• [Your assignment]: Given the entries that follow, write out exactly the lines starting at the one containing "bread loaf: none" and ending at the one containing "magazine: none [859,716,1065,754]", both ends included, and only those.

• [Material supplied]:
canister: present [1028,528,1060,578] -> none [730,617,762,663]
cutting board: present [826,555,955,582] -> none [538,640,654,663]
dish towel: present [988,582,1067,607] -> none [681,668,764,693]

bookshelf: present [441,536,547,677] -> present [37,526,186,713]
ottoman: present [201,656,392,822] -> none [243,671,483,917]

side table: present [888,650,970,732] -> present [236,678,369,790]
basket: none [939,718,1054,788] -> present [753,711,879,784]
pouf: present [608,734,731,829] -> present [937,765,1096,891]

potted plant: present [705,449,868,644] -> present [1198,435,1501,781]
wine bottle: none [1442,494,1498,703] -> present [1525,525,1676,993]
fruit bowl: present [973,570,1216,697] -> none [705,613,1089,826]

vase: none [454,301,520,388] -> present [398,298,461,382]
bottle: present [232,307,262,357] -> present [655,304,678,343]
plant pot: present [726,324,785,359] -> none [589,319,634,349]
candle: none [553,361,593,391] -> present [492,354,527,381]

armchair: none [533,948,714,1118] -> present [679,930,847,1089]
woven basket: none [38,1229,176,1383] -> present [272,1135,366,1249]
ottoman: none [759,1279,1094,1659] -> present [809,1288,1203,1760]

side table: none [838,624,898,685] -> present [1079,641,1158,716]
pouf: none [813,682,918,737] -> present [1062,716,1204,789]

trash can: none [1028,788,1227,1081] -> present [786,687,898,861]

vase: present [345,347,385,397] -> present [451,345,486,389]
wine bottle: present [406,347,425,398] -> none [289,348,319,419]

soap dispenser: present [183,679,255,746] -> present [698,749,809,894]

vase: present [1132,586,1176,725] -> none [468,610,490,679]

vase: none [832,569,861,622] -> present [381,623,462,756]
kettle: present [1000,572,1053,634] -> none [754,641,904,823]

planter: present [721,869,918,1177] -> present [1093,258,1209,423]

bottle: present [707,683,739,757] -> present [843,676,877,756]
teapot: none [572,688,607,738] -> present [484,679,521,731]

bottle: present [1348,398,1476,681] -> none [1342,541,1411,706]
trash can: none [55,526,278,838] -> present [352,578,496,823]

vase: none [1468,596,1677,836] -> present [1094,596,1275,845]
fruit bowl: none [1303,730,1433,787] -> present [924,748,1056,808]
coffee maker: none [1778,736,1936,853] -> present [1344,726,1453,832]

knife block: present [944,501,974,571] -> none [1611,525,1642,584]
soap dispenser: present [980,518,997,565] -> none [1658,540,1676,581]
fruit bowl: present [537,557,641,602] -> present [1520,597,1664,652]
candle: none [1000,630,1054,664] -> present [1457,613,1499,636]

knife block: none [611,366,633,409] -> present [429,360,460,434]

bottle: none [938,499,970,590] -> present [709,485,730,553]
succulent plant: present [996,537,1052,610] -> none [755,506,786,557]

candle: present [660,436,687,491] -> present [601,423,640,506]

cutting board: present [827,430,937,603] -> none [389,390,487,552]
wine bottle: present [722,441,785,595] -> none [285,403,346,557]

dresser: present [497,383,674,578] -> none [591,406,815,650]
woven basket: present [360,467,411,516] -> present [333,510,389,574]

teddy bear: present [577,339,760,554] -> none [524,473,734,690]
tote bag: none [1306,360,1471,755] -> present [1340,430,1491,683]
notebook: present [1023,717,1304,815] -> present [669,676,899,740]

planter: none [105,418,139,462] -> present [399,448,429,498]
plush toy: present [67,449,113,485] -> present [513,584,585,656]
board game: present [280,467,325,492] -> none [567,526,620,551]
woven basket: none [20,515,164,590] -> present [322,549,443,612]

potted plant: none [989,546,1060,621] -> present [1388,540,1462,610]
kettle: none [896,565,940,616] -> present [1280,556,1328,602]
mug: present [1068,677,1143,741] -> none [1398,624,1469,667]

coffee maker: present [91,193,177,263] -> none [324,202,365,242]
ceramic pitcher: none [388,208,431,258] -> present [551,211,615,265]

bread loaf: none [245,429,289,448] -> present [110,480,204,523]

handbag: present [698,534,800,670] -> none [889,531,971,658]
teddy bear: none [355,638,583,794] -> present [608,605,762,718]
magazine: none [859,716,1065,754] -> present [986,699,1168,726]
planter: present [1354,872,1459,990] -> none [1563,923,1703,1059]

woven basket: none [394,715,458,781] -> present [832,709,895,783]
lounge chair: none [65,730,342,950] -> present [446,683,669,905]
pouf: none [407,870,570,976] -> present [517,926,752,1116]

• [Result below]:
bread loaf: none [245,429,289,448] -> present [110,480,204,523]

handbag: present [698,534,800,670] -> none [889,531,971,658]
teddy bear: none [355,638,583,794] -> present [608,605,762,718]
magazine: none [859,716,1065,754] -> present [986,699,1168,726]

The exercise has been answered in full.